Set problem: Retype every line of the data below word for word, leaving out the pictures.

[Start of Data rows]

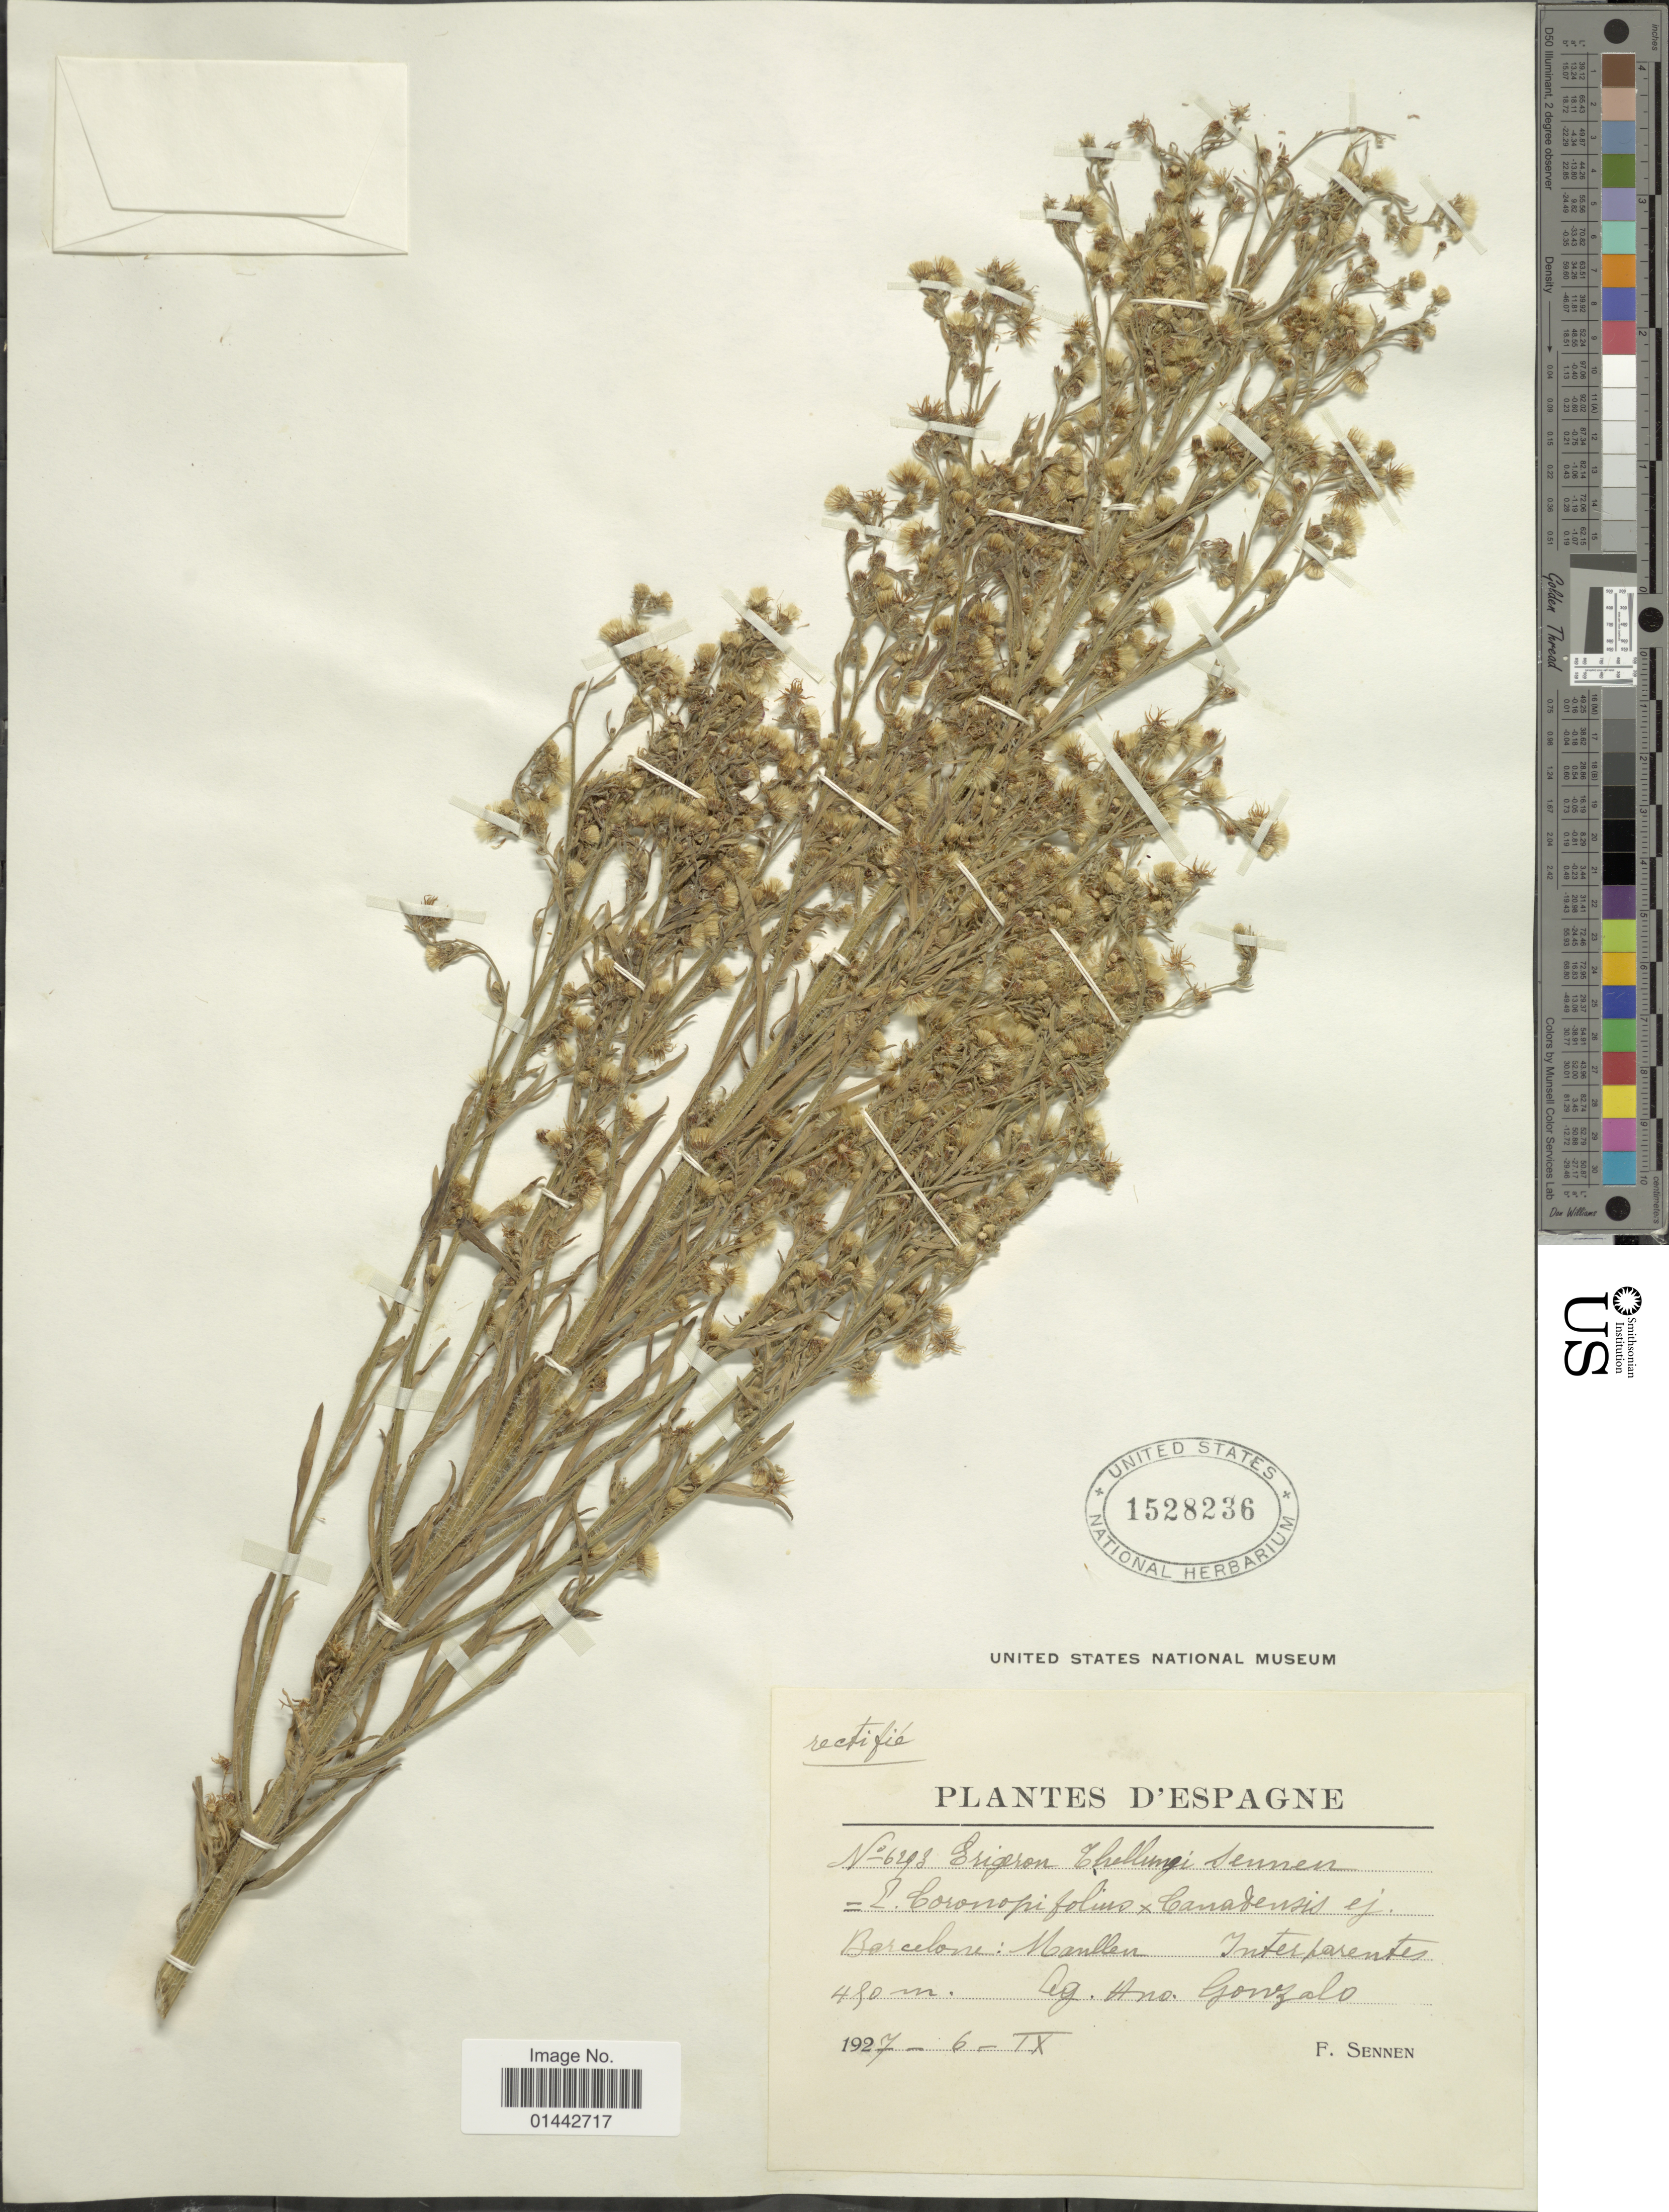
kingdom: Plantae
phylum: Tracheophyta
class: Magnoliopsida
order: Asterales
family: Asteraceae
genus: Erigeron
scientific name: Erigeron bonariensis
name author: L.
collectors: A. Gonzalo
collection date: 1927-09-06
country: Spain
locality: Barcelone: Maullen, Interparentes.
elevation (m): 480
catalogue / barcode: US 1528236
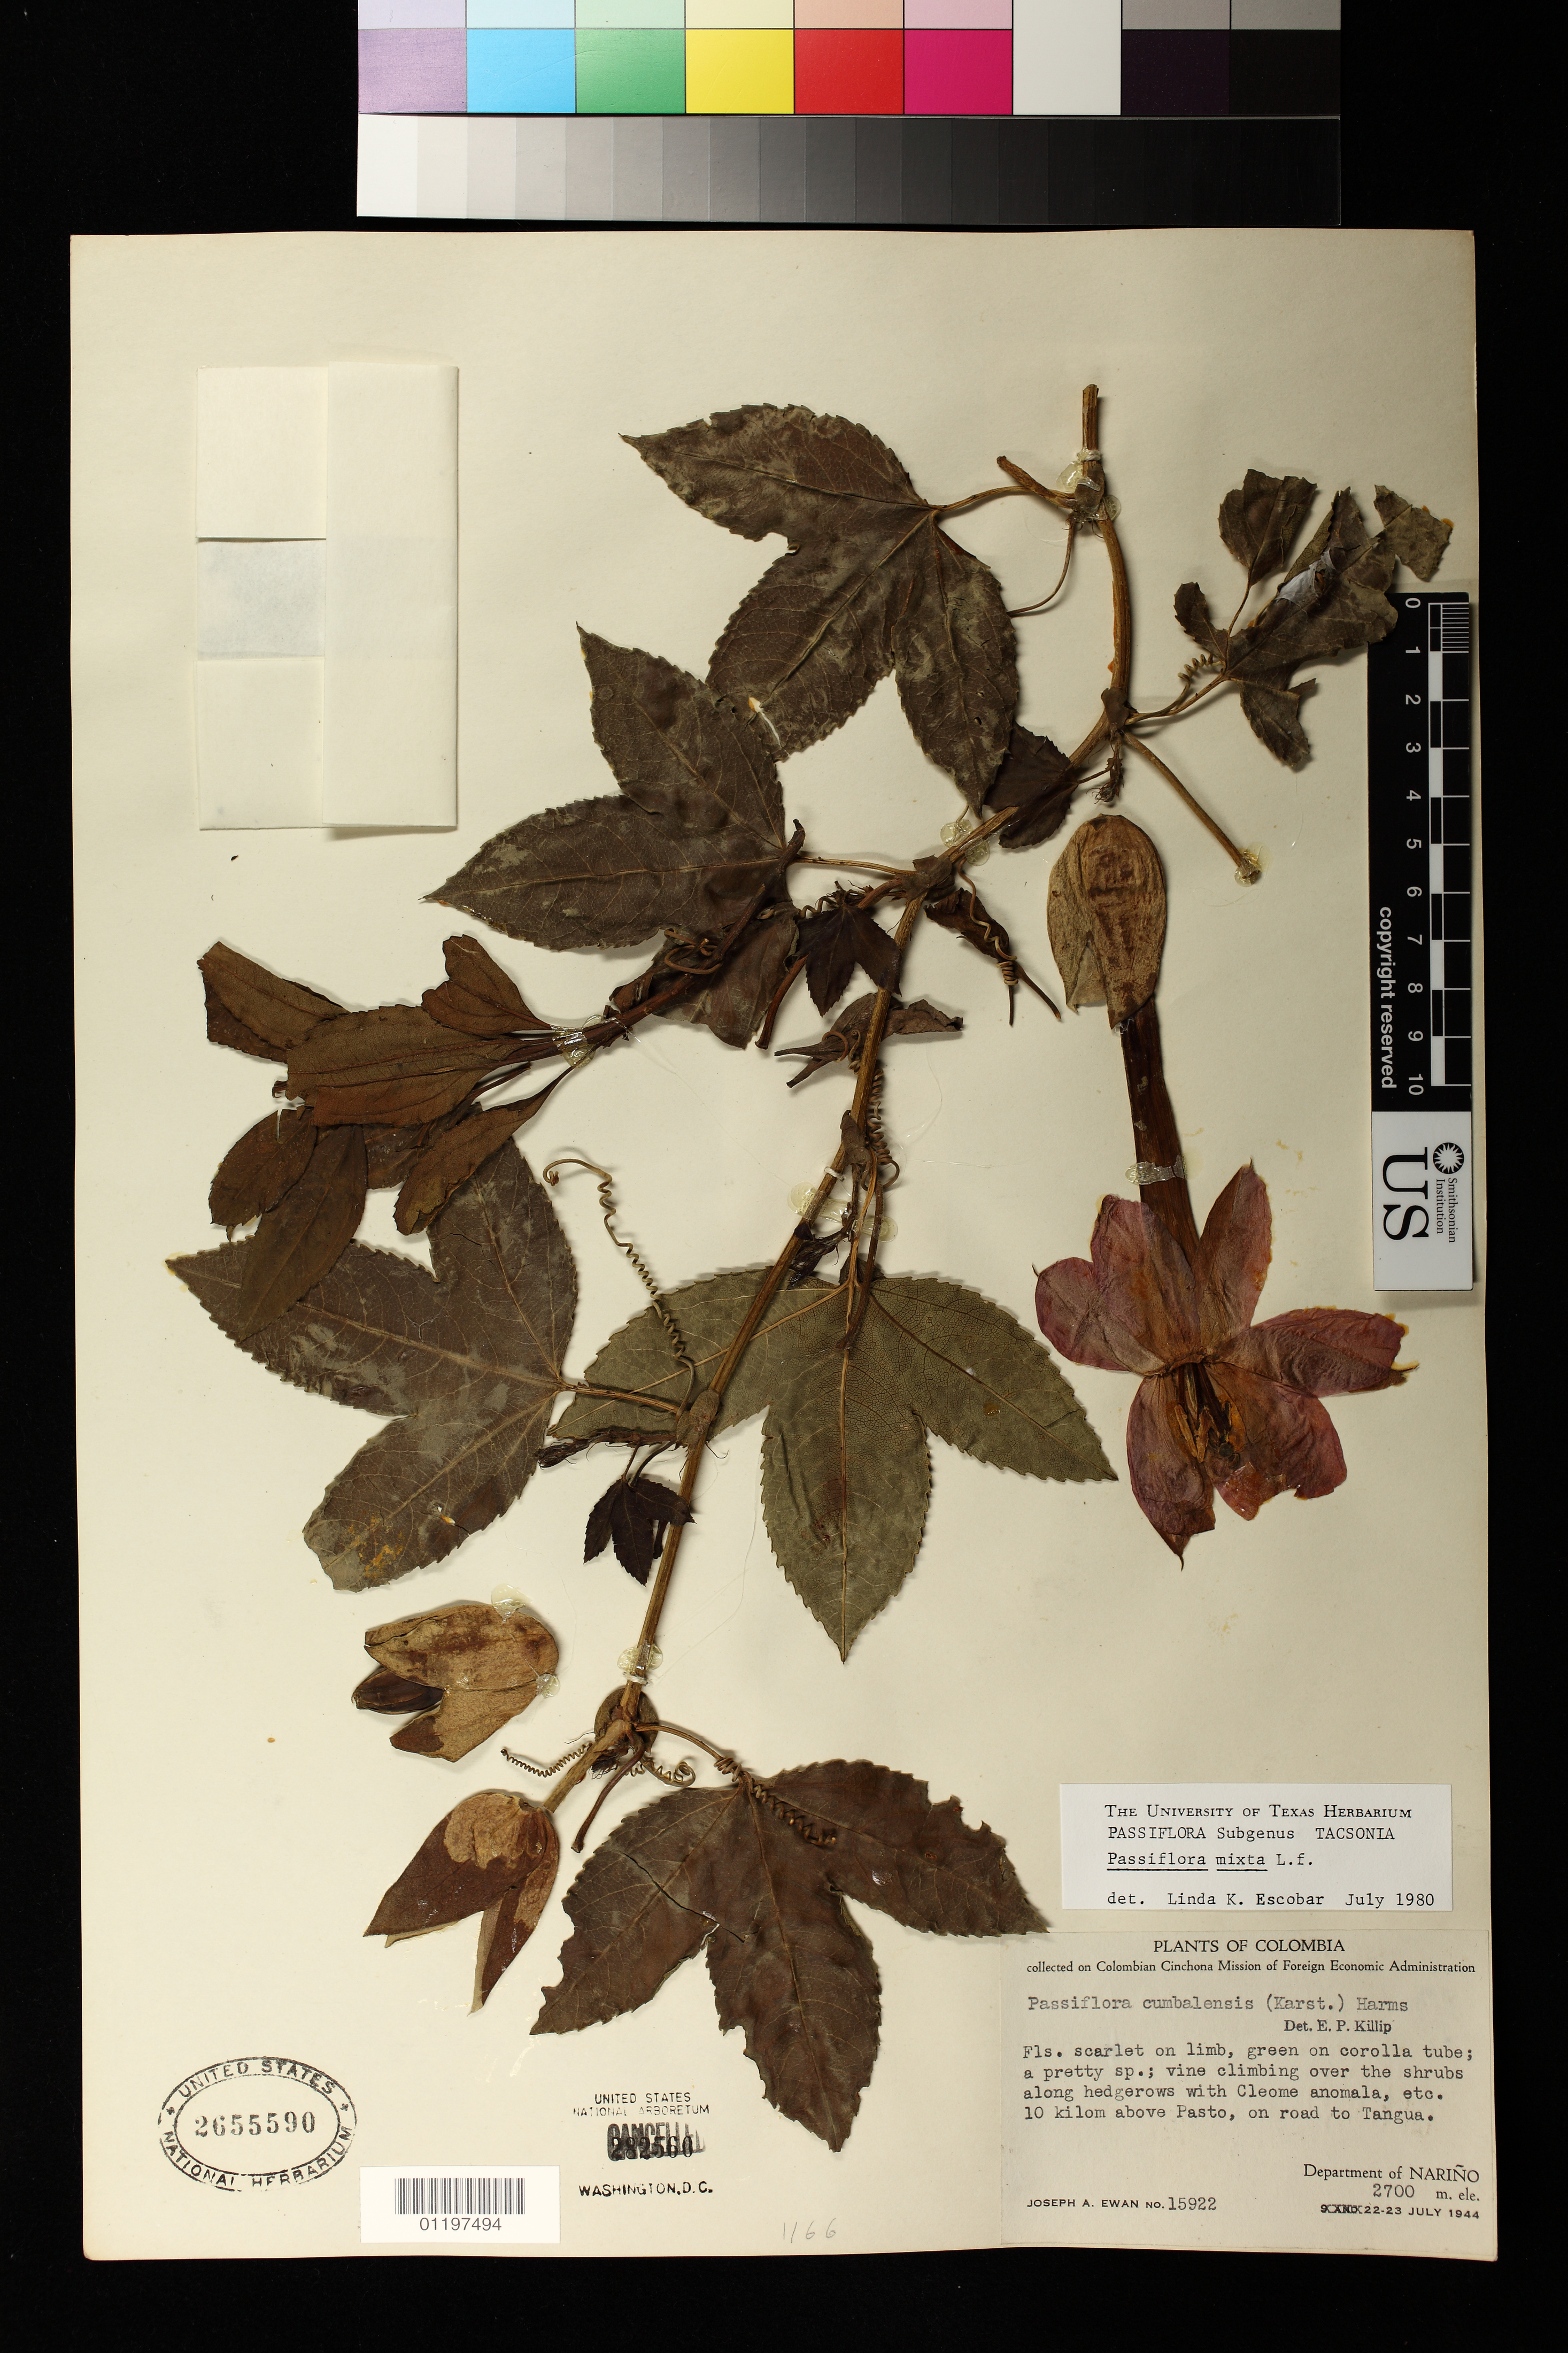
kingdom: Plantae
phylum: Tracheophyta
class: Magnoliopsida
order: Malpighiales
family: Passifloraceae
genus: Passiflora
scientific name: Passiflora mixta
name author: L. f.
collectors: J. A. Ewan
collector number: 15922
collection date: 1944-07-22/1944-07-23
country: Colombia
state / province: Nariño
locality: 10 kilom above Pasto, on road to Tangua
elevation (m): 2700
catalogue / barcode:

[End of Data rows]

Written response:
kingdom: Plantae
phylum: Tracheophyta
class: Magnoliopsida
order: Asterales
family: Asteraceae
genus: Erigeron
scientific name: Erigeron bonariensis
name author: L.
collectors: A. Gonzalo
collection date: 1927-09-06
country: Spain
locality: Barcelone: Maullen, Interparentes.
elevation (m): 480
catalogue / barcode: US 1528236
kingdom: Plantae
phylum: Tracheophyta
class: Magnoliopsida
order: Malpighiales
family: Passifloraceae
genus: Passiflora
scientific name: Passiflora mixta
name author: L. f.
collectors: J. A. Ewan
collector number: 15922
collection date: 1944-07-22/1944-07-23
country: Colombia
state / province: Nariño
locality: 10 kilom above Pasto, on road to Tangua
elevation (m): 2700
catalogue / barcode:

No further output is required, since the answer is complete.